**Text section**
::::::::

He said the city plans to return to council in September with site plans for the building.

Council President Bart Kounovsky cautioned city staff that they will have to ensure the price tag doesn’t go beyond the estimated cost of the project.

"There will be no creep in the number we end up with," Kounovsky said. "You’re really going to have to show me on the number."

He added he hopes the project stays in the budget and is approved by the council in the fast-approaching budget season.

The city for more than a year has been planning for a new police headquarters. But the process essentially was reset in February when a plan to sell Steamboat’s current emergency services building on Yampa Street to a triumvirate of outdoor retailers was scrapped.

City officials said the current headquarters is cramped and insufficient.

The cost of a new station would be covered by the city’s reserves.

::::::::

**Listed entries**
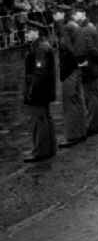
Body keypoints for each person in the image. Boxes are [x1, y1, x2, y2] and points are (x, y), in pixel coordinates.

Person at [22, 20, 57, 162]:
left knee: (39, 121)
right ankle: (49, 148)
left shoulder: (40, 48)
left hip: (39, 91)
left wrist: (30, 92)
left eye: (28, 31)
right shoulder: (40, 46)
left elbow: (39, 73)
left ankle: (40, 151)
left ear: (36, 32)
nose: (26, 34)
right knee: (45, 119)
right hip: (44, 90)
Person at [57, 5, 87, 148]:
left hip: (69, 69)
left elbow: (68, 48)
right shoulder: (74, 27)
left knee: (70, 103)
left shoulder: (68, 28)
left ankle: (73, 135)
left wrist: (59, 27)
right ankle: (81, 131)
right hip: (75, 68)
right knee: (77, 101)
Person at [75, 4, 98, 136]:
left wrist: (85, 65)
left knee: (91, 97)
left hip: (89, 66)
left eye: (76, 14)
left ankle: (93, 124)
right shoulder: (90, 27)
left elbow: (91, 49)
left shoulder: (85, 30)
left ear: (82, 14)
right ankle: (97, 123)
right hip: (93, 66)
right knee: (95, 95)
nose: (74, 17)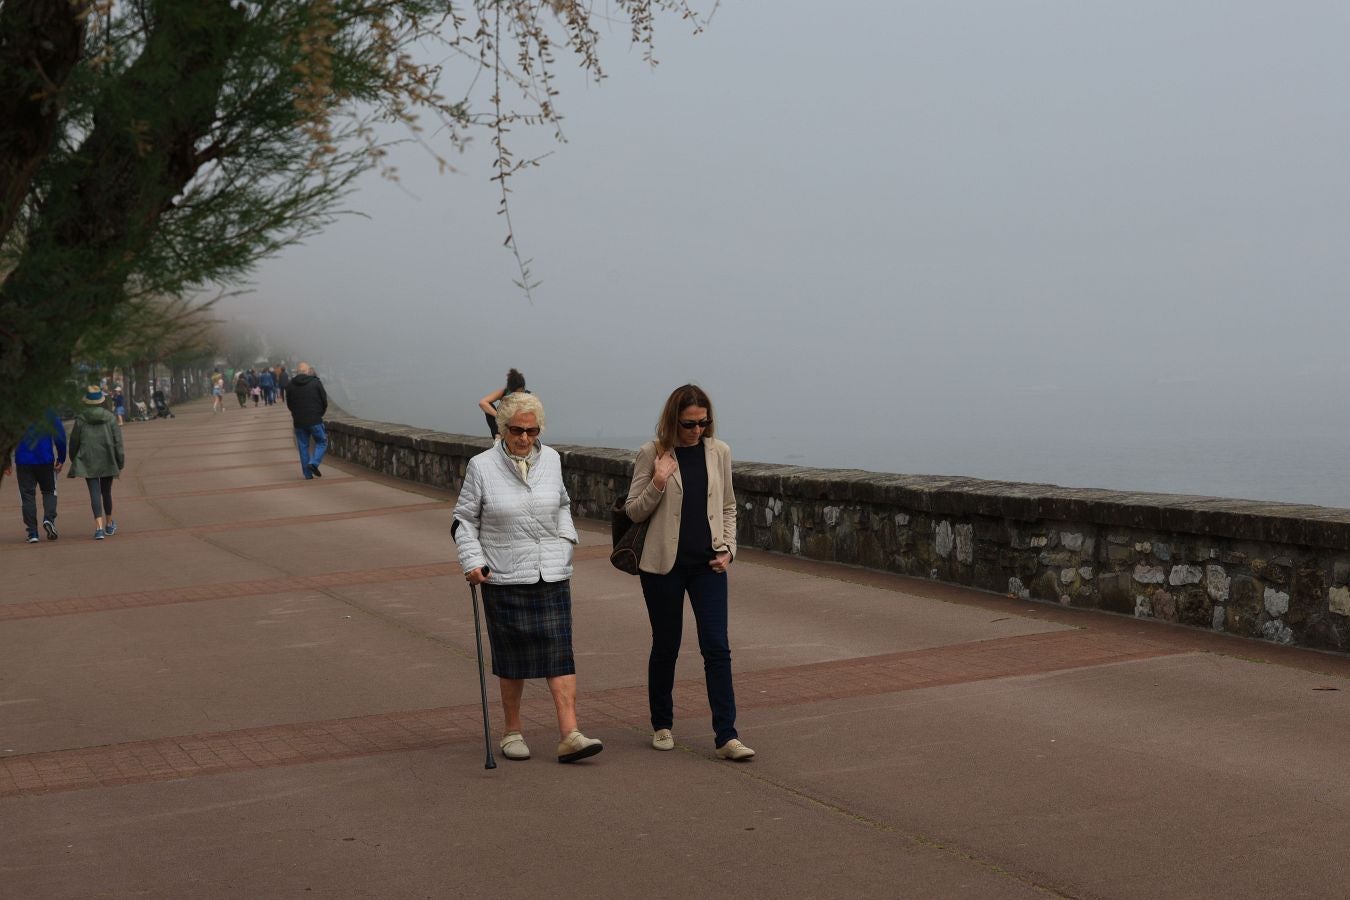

::::::::

Carry on the news article about Steamboat's plans for a new police headquarters, picking up after its last sentence.

In addition to the new police station, the city’s capital improvement plan includes projects such as the establishment of a new entrance to Emerald Park that would bypass the residences on Pamela Lane and improvements to the intersection of Pine Grove Road and U.S. Highway 40.

To pay for the projects and accommodate the new police station in the budget, the city is proposing the transfer of $10.7 million in its unassigned reserves to the capital improvement program.

A transfer of $1 million from the city’s general fund also would be required annually to complete the projects.

The council will weigh the capital improvement plan at budget hearings in the fall.